The BBC's Szu Ping Chan takes a look at the futuristic technology depicted in 1982's Blade Runner, which was set in November 2019. It now being November 2019, how did it do? We're doing great on telecommunications and despoiling the planet, but not well on the genetically-engineered vat-grown human clones front.
computational photography is becoming the norm, helping our phones take incredible low-light pictures, and automatically blur the background of our portrait shots. But the Esper machine, which Deckard uses to find clues by zooming in on different things within photos, remains ahead of its time. It enables him to see objects and people from different angles, and items which were not previously visible. AI researchers are working on software that can create interactive 3D views from a single 2D source image, but it's likely to be many more years to come before Photoshop gets the feature.

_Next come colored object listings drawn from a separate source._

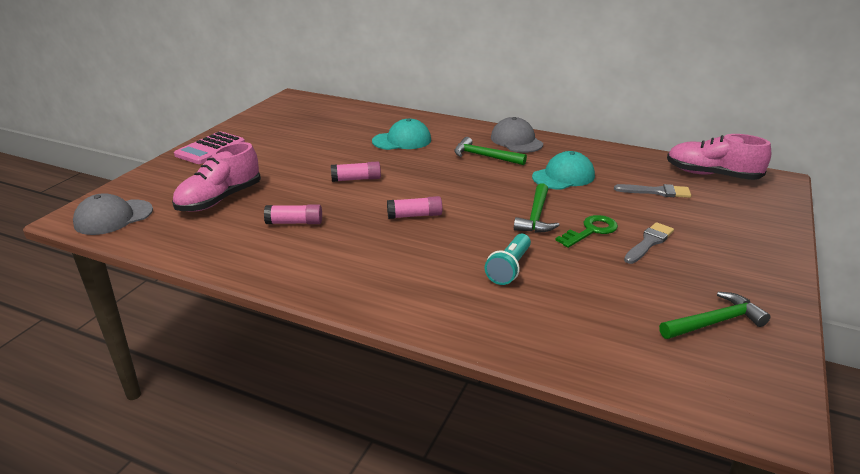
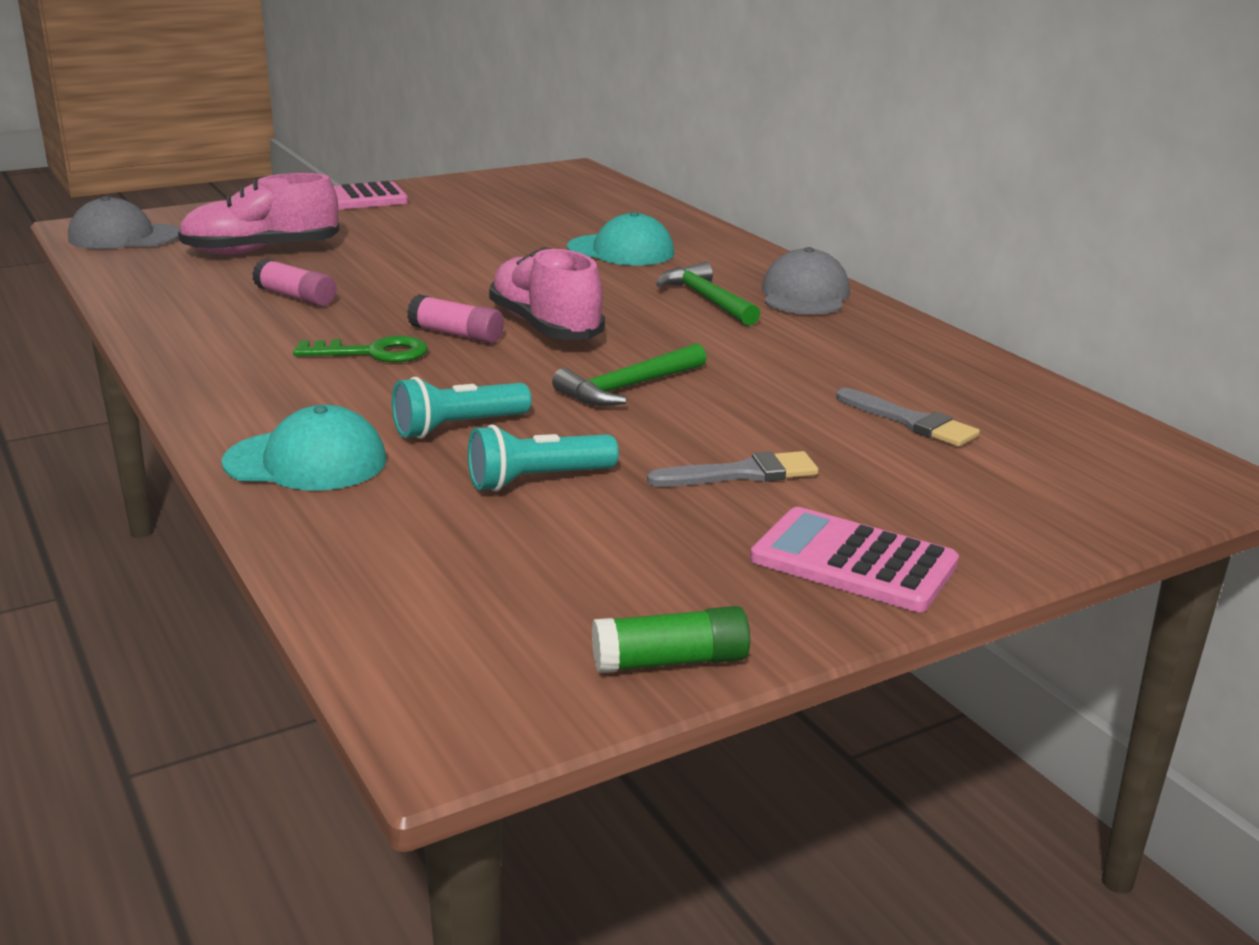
camera: 35 degrees right, 5 degrees down
pink glue stick [331,161,381,182] -> none
turquoise cap [532,151,595,190] -> turquoise cap moved to [222,405,387,491]
green key [555,215,618,248] -> green key moved to [293,336,428,362]
green hammer [659,292,770,339] -> none
pink shoe [667,134,771,180] -> pink shoe moved to [489,247,605,339]
none -> turquoise flashlight [468,424,619,492]
none -> green glue stick [592,606,750,673]
none -> pink calculator [750,507,959,612]

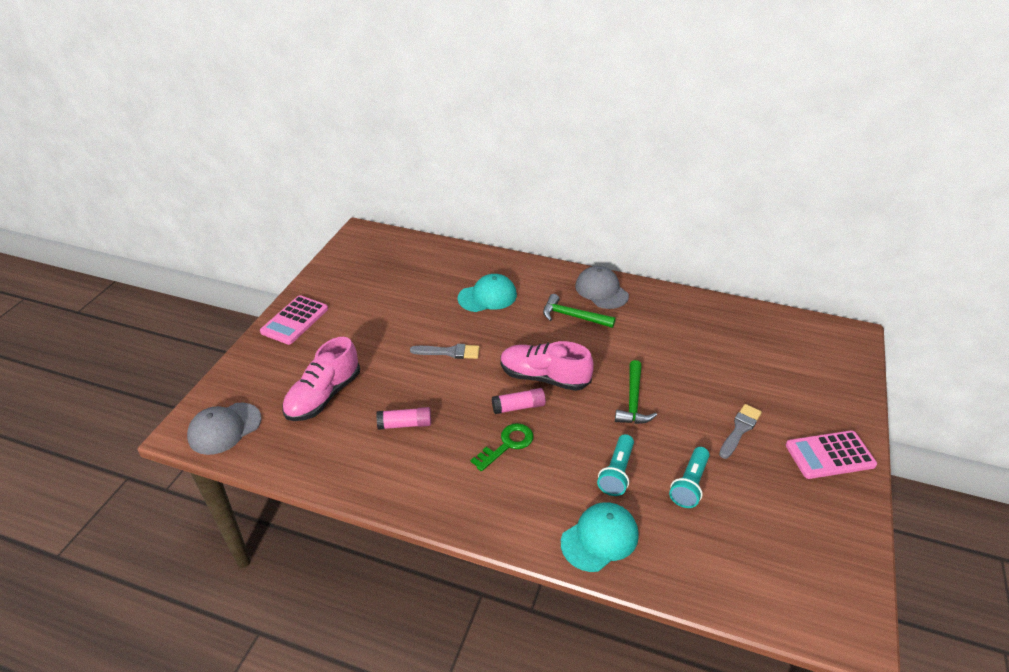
camera: 40 degrees left, 15 degrees up
green glue stick [592,606,750,673] -> none
grey brush [836,388,980,447] -> grey brush moved to [410,344,480,359]

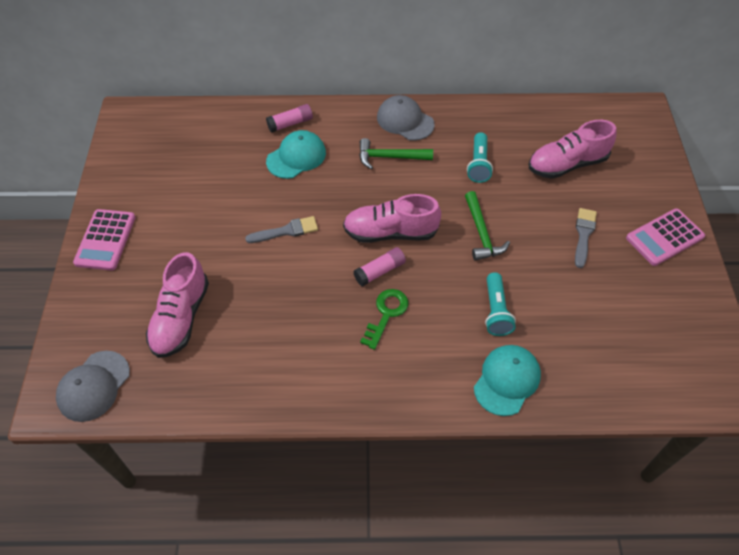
camera: 20 degrees left, 15 degrees up
pink glue stick [376,407,431,430] -> pink glue stick moved to [266,104,313,133]
turquoise flashlight [669,447,710,508] -> turquoise flashlight moved to [467,132,493,183]
none -> pink shoe [529,120,617,179]

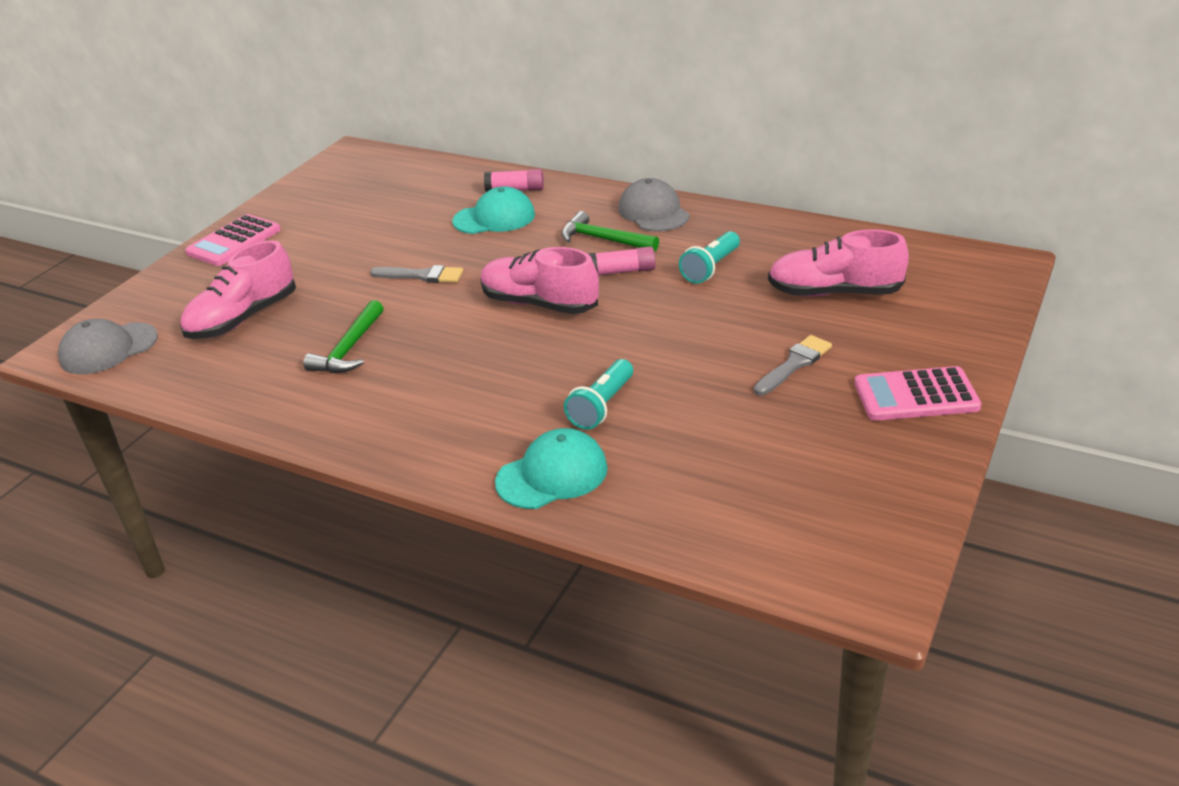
camera: 30 degrees right, 20 degrees down
pink glue stick [353,247,406,286] -> pink glue stick moved to [589,246,656,275]
green key [360,289,408,350] -> none
green hammer [465,191,510,261] -> green hammer moved to [303,300,384,373]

How might Deckard's camera work, practically? The data could only represent what the camera can see at the moment of capture. Recent light-field cameras (with several lenses at different focal lengths) can do the Blade Runner trick, but not enough to offer the shift of perpective Deckard was able to explore on his bulky, single-purpose cathode ray tube photo viewer.
Perhaps the movie-world's cameras spit out little drones, snapping simultaneously from nearby points of view and baking all the data into the original. Or perhaps being a Blade Runner, he has access to encrypted information in the print captured from nearby surveillance cameras. What if the camera is also capturing all sorts of other data–sonar, radar, dim extrapolations from all the other reflective surfaces — and inferring details?
Or maybe it's pointless speculating how a photo could have gigapixel resolution and the light field of a meter-wide capture surface, yet have the dynamic range of a polaroid (the brand's embossed right there!) and require a machine the size and grace of a photocopier to examine.